Campanha para proteger crianças no trânsito colhe assinaturas no Brasileirão

Para conseguir as assinaturas, a abertura do Campeonato Brasileiro, na semana que vem, terá estandes de coleta de assinatura nos estádios

Comentar
Compartilhar
30 ABR 201515h08

A Confederação Brasileira de Futebol e a empresa francesa Michelin anunciaram hoje (30) uma série de ações para reforçar a coleta de assinaturas da campanha mundial Save Kids Lives (Salve a vida das crianças, em tradução livre), que pede mais empenho na redução de mortes de crianças no trânsito. O objetivo é reunir 100 mil assinaturas no Brasil e encaminhá-las ao Ministério das Cidades para que o país tenha maior engajamento na agenda de discussão desse problema.

Para conseguir as assinaturas, a abertura do Campeonato Brasileiro, na semana que vem, terá estandes de coleta de assinatura nos estádios.

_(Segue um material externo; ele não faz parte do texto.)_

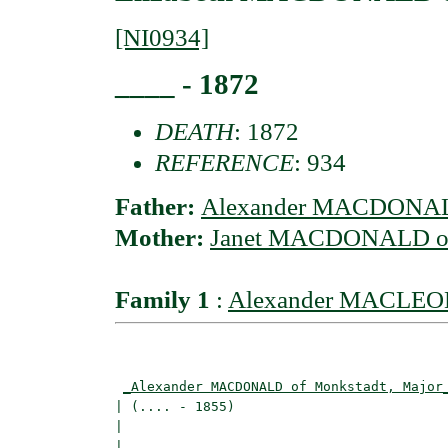
[NI0934]
____ - 1872
DEATH
: 1872
REFERENCE
: 934
Father:
Alexander MACDONALD
Mother:
Janet MACDONALD of
Family 1
:
Alexander MACLEOD 
                                          
_Alexander MACDONALD of Monkstadt, Major
| (.... - 1855)                           
|                                        
|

Além dos pontos de coleta de assinatura, a hashtag #savekidslives vai estar nas bolas e faixas que entrarão em campo no início dos jogos.

O zagueiro brasileiro David Luiz será o padrinho da campanha e vai usar seus perfis nas redes sociais para pedir a adesão dos internautas ao abaixo-assinado.

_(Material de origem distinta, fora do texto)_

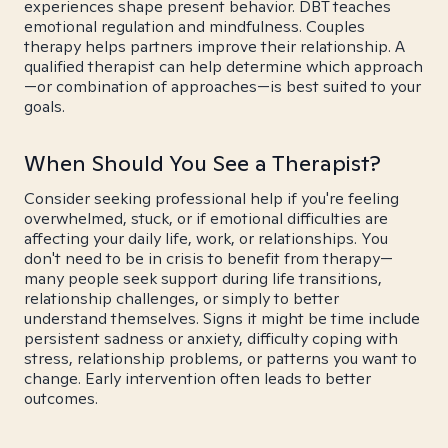
experiences shape present behavior. DBT teaches
emotional regulation and mindfulness. Couples
therapy helps partners improve their relationship. A
qualified therapist can help determine which approach
—or combination of approaches—is best suited to your
goals.
When Should You See a Therapist?
Consider seeking professional help if you're feeling
overwhelmed, stuck, or if emotional difficulties are
affecting your daily life, work, or relationships. You
don't need to be in crisis to benefit from therapy—
many people seek support during life transitions,
relationship challenges, or simply to better
understand themselves. Signs it might be time include
persistent sadness or anxiety, difficulty coping with
stress, relationship problems, or patterns you want to
change. Early intervention often leads to better
outcomes.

O secretário-geral da CBF, Walter Feldman, disse que a iniciativa é a primeira de uma série de ações sociais que a confederação pretende aderir futuramente. "O futebol é um instrumento fundamental de alavancagem da consciência social".

O sociólogo Eduardo Biavati, especialista em violência no trânsito, participou do lançamento da ação e destacou que o problema atinge principalmente as crianças mais pobres: "crianças de contextos econômicos desfavorecidos pagam mais caro". De acordo com dados da Organização Mundial da Saúde apresentados por ele, 95% das 186 mil mortes de crianças no trânsito em 2012 aconteceram em países de renda média e baixa.

Em 2012, no Brasil, 5,5 mil crianças e adolescentes morreram no trânsito. Entre as que possuem de 5 a 14 anos, 29,6% eram pedestres, e 25%, passageiras de automóveis. Na faixa etária seguinte, de 15 a 19 anos, 42,4% morrem em acidentes de moto.

"Mas esse não é todo o problema, porque, para cada morte, temos 20 feridos, e seis que ficam gravemente incapacitadas. Essa incapacidade muitas vezes se estende por anos ou é definitva", disse Biavati.